Thursday, December 04, 2008


Lost in Beijing (蘋果) (China, 2007)

I really despise the repressive government regime of mainland China. I have a cousin who lives there and is about to get married to a mainlander . . . (waiting for the gasps to die down) . . . and he insists I can't be so black and white about it.

However, I repeatedly tell him that I don't necessarily have a problem with Chinese people or Chinese culture (which I just might, but that's a totally different issue), but the repressive nature of the authoritarian government. I understand that there are particularized difficulties in ruling over a billion people with a certain social order in mind, but I don't agree that repression is the only way of achieving those goals.

"Lost in Beijing" is a critical look at how modern life in Beijing has changed. It's so critical that I wondered how it got past the state censors. But apparently it didn't. Before it was approved for showing at the Berlin Film Festival, the director had to make over 50 cuts, watering down many seedy images of Beijing's underbelly, and basically even cutting out the bulk of one character's scenes (I'm guessing the prostitute, who has some inexplicable scenes).

The movie is about two couples of two different ages and classes that fall into a sort of tragicomedy of errors in their interactions. It's not necessarily any one character's fault. Each one contributes a small failing that turns into an issue bigger than any one of their contributions. And they keep doing it and it spirals out of control.

None of them alone are particularly unlikable, they can all pass as regular people trying to get by in the enigma of Beijing. They're not particularly stupid, but they do little things that they don't think through and then suffer the consequence. It's hard to sympathize with them, but they're not unsympathetic characters.

None of them, however, have a moral compass, and that's what I like about the English title (the translation of the Chinese title is "Apple", which is a character's name). Without a compass, you get lost, and that's what these characters are.

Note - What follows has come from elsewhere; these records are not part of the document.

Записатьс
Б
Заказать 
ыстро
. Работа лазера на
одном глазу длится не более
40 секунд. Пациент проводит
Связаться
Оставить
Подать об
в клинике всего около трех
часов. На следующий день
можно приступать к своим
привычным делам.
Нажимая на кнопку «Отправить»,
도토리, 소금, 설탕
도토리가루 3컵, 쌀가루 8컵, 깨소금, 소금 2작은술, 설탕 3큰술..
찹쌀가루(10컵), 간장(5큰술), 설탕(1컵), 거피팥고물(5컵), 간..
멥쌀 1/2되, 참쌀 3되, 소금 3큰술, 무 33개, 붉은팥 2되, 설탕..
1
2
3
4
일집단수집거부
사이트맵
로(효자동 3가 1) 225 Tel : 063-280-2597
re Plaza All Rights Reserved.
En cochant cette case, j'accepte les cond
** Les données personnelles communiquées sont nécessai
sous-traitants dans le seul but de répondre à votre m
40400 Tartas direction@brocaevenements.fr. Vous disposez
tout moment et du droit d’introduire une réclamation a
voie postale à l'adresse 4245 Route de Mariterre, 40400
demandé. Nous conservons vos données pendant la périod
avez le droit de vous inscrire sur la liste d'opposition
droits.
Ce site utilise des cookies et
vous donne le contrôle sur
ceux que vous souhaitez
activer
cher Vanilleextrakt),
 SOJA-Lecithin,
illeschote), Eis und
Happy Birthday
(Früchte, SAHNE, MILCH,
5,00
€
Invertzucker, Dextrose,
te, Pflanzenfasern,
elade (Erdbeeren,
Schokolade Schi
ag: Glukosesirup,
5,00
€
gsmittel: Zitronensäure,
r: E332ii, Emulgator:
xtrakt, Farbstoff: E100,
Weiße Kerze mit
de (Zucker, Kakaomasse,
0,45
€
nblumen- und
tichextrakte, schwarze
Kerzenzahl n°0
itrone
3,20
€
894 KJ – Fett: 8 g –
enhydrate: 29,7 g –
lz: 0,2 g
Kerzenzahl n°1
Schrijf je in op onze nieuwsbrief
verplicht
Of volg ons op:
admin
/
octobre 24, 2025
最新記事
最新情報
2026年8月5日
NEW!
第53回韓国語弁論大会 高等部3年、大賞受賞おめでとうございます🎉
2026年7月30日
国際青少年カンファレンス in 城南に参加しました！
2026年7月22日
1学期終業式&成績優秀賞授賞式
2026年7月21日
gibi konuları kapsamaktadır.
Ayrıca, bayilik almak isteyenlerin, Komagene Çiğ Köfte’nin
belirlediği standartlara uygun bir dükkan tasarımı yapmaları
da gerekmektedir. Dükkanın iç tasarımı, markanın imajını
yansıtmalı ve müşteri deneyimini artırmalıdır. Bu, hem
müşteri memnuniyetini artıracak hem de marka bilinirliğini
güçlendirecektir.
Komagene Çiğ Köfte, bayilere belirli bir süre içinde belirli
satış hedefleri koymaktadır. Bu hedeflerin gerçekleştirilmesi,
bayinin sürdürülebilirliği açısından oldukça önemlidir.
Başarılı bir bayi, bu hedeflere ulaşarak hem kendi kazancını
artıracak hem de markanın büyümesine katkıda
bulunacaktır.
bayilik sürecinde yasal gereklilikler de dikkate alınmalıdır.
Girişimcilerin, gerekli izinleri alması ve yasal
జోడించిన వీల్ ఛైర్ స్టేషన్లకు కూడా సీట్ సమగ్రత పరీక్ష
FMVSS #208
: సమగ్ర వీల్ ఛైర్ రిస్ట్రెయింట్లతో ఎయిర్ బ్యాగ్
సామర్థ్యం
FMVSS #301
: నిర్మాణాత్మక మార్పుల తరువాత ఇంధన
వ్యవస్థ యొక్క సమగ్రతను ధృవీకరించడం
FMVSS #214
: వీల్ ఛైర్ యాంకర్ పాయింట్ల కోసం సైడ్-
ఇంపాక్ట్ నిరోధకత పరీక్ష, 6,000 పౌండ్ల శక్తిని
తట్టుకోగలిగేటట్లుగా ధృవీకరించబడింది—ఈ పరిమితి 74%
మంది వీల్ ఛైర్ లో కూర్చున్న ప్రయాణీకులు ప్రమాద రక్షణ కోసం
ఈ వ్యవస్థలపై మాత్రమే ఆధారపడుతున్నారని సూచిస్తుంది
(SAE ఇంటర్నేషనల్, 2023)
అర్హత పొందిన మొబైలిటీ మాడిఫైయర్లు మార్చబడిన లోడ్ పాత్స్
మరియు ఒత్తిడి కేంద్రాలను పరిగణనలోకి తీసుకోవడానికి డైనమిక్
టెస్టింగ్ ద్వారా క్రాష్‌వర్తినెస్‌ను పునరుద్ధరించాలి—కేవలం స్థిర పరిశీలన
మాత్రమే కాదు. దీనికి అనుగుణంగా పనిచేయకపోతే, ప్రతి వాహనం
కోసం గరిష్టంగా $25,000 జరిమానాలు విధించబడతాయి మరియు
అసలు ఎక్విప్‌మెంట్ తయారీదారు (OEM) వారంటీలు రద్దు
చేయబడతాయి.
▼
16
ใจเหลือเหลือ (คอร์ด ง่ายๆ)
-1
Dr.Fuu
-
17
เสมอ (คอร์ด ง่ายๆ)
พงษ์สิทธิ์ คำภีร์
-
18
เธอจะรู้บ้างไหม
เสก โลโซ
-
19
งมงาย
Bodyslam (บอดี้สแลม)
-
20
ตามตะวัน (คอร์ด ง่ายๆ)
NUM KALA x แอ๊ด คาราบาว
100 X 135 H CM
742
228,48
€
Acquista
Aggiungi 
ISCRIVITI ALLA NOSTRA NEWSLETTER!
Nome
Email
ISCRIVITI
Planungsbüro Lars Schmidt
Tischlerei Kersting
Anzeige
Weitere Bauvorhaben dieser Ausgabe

The statement the film makes about modern China is broad and multi-faceted. I don't even want to say what I think that statement is, because I might be wrong and it would probably be incomplete. But that a statement is being made is projected in the several montages of Beijing life that appear in the film – this montage is showing Beijing in broad strokes, and this film is saying something about Beijing.

It just pisses me off knowing that the film is censored. That some government panel decided for me, over the director, what I should see.

Recommended, very well done. 8 out of 10 tomatoes.